A group of children laugh as they play on a street in their neighbourhood. One of them, a little girl, spies something half buried in the dust just a few metres away. She runs over to it, reminding herself to scold her baby brother for leaving his toys lying around again. As she approaches, she realises she does not recognise the toy but assumes it must belong to one of the others. In a second she has picked it up and in another she is unconscious.
When she awakes she knows two things. First: what she took from the dust was no children’s toy. Second: what she took from the dust took her legs.
Frustratingly, there are no concrete statistics on the number of children who have been made amputees as a result of the Yemen Civil War.
The plight of Yemen has been described as “the world’s worst humanitarian crisis” by the United Nations, a result of the warfare and the related economic collapse and famine.
For years, numerous human rights violations have been documented including unlawful airstrikes, the use of child soldiers and arbitrary detentions. Recently, however, there has been a growing call to address alleged war crimes committed by both sides and there may be more guilty parties than immediately obvious.
The main players in the war that entered its sixth year in March are the Yemeni government forces and the Houthis, a minority rebel group, but this is a gross oversimplification of the conflict.
The civil war is a proxy war, meaning that it is a site for other parties to try and achieve their interests by influencing the conflict. The Houthis are backed by Iran and the government forces by a Saudi-led coalition that includes the US, the UK and France.

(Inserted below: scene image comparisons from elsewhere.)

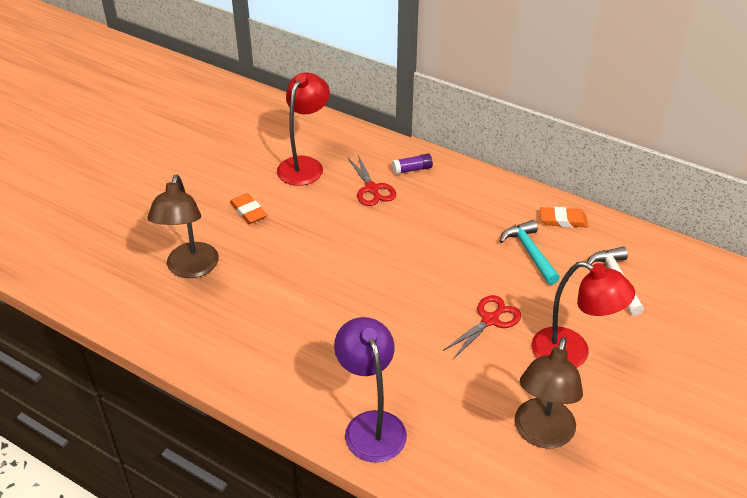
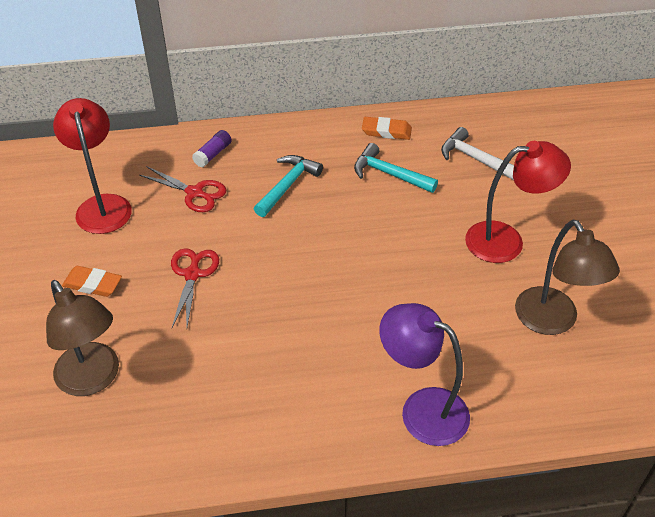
camera: 40 degrees left, 5 degrees up
(442, 219) = (288, 185): none -> turquoise hammer
(490, 320) = (419, 252): red scissors -> red scissors (192, 274)
(563, 220) = (386, 131): orange eraser -> orange eraser turned 45 degrees clockwise

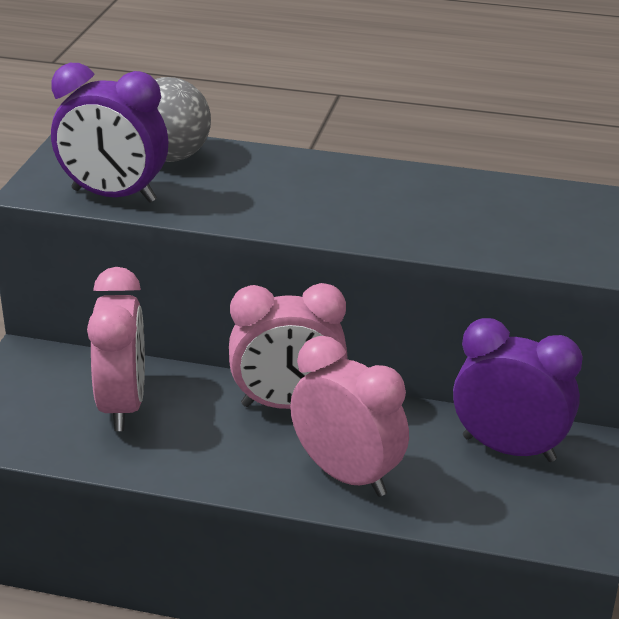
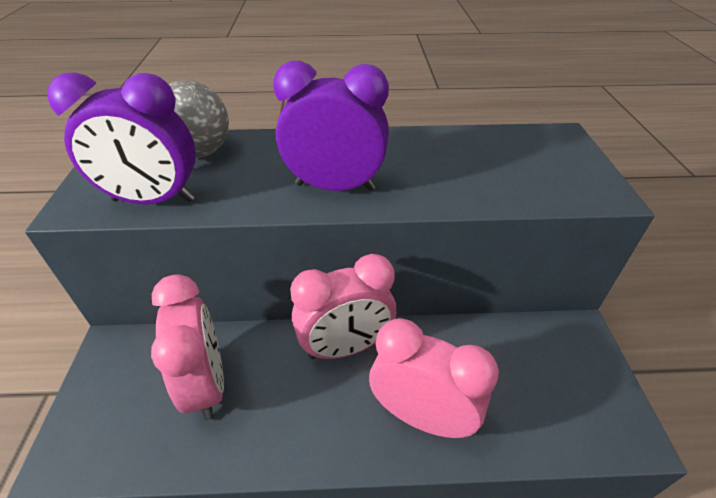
camera: 15 degrees left, 10 degrees up
(508, 449) = (531, 351): purple clock -> purple clock (335, 187)

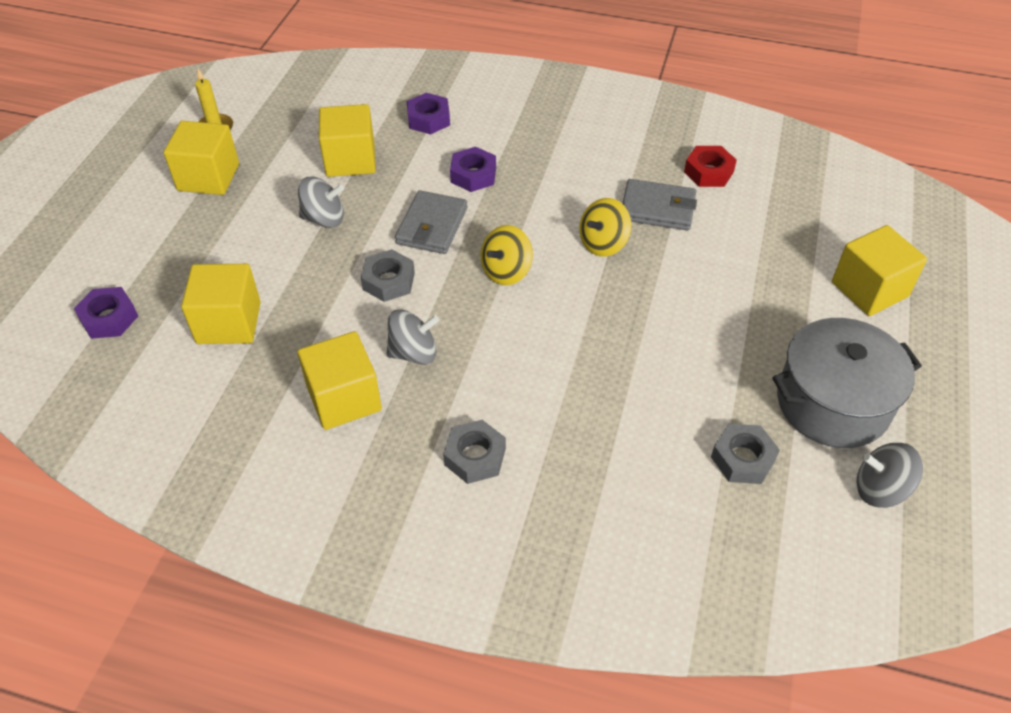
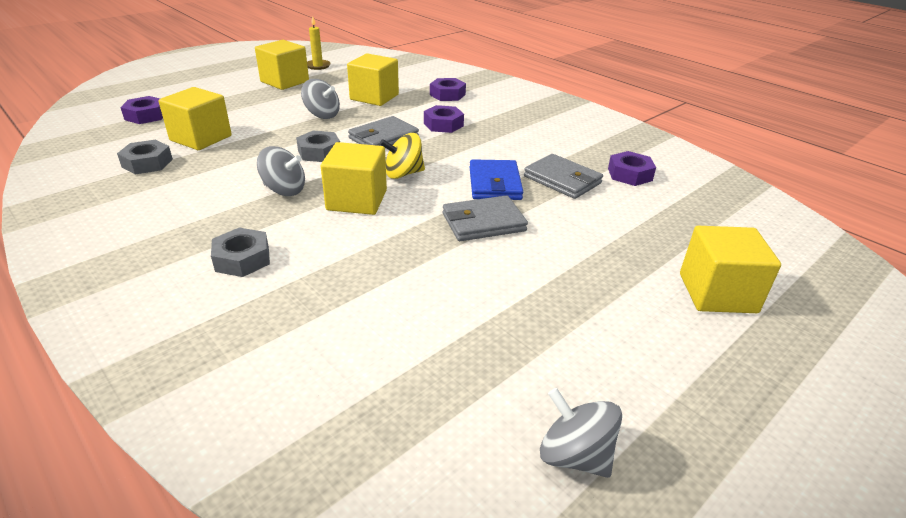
camera: 30 degrees right, 15 degrees down
(344, 398) = (208, 194): yellow cube -> yellow cube (357, 200)
(603, 243) = (494, 184): yellow spinning top -> blue wallet
(638, 301) = (483, 222): none -> grey wallet
(708, 172) = (629, 174): red nut -> purple nut
(743, 459) = (453, 359): grey nut -> grey nut (147, 163)
(832, 403) = (592, 359): grey pot -> none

When it comes to the issue of war crimes it is usual for the international gaze to rest upon the central, non-Western players. Now, the gaze is widening, and the roles of the Arab nations’ Western allies are being scrutinised.
So, what part has the UK actually played in the war? Perhaps the most obvious is their arms deals with Saudi Arabia.

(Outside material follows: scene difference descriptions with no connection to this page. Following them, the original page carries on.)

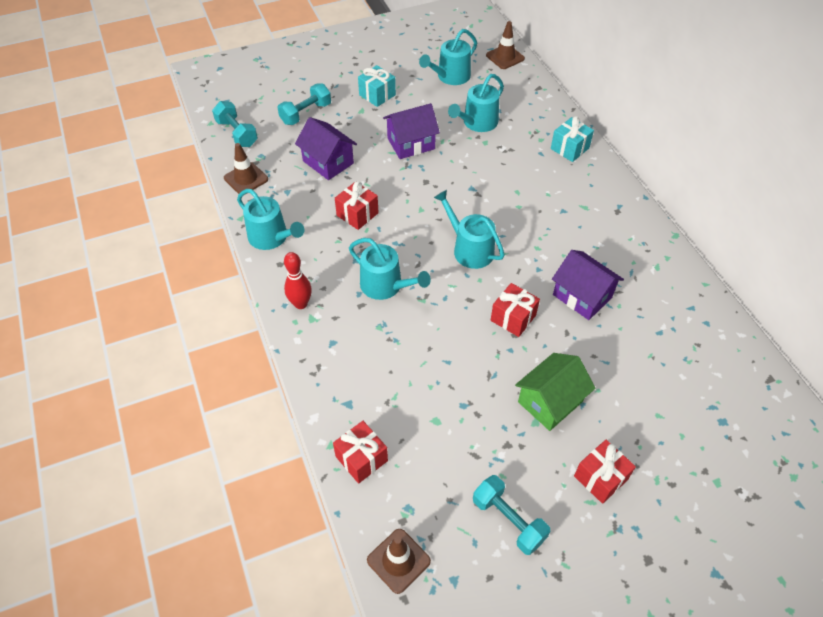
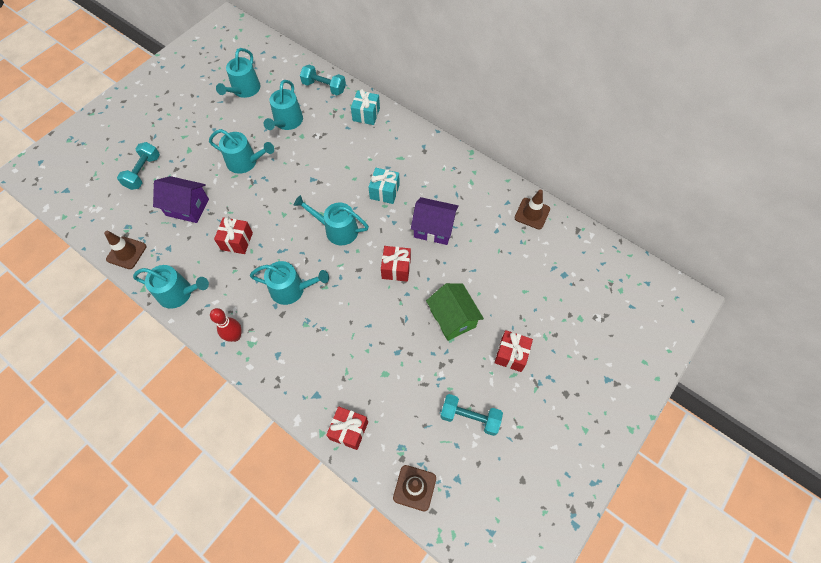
camera: 30 degrees left, 10 degrees up
(237, 133) = (93, 216): turquoise dumbbell -> turquoise dumbbell (324, 87)
(377, 95) = (194, 130): turquoise gift -> turquoise gift (384, 192)
(411, 144) = (245, 162): purple house -> turquoise watering can
(505, 57) = (278, 55): brown traffic cone -> brown traffic cone (532, 213)
(550, 401) = (452, 318): green house -> green house turned 45 degrees counterclockwise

The country is the UK’s biggest weapons customer and between the start of the war in Yemen and 2019 the value of these deals has been reported at £4.7bn by the House of Lords International Relations Committee and as high as £6.2bn, according to some sources.

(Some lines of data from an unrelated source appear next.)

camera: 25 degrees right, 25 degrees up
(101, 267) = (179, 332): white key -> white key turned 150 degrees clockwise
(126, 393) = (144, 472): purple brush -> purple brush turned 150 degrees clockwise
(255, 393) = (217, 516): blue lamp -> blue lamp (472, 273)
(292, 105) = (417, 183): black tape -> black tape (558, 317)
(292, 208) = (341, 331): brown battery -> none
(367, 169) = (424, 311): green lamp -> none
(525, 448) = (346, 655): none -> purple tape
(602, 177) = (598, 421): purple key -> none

An investigation into 27 allegedly unlawful airstrikes launched by the coalition between 2015 and 2018 found that UK-made weapons were probably used in five cases. The targets of these 27 strikes included civilian homes, schools and hospitals, killing and injuring at least 122 children.
Following investigations such as this, on the 20th June 2019, arms sales from Britain to Saudi Arabia were ruled as a breach of humanitarian law. As a result, arms sales were suspended but the ruling was not accepted by the British administration and by July 2020 the ban had been reversed.
Even if one does not condone these arms deals, they can perhaps understand how the UK justifies them. After all, as it has frequently asserted, the UK does not pick the targets.
But Britain does not only influence the Yemeni war from a distance, it actively participates on the ground: RAF personnel are deployed to train Saudi pilots and work as engineers.
It seems massively counterintuitive then, that the same people pouring arms and personnel into a war for the sake of “influence…[in] the course of events in Yemen” and the pursuit of peace, as Jeremy Hunt stated, are also part of the UN which cut a third of its humanitarian programmes in Yemen this year due to lack of funding.
Here in the UK we do not hesitate to let our children play in the streets for fear of landmines. Our skies are darkened by grey clouds, not bomber planes. In this relative comfort it is easy to assume that our government is a stalwart of humanitarianism.
For the good of democratic accountability and the moral consistency of our nation, we should not let these assumptions go unexamined.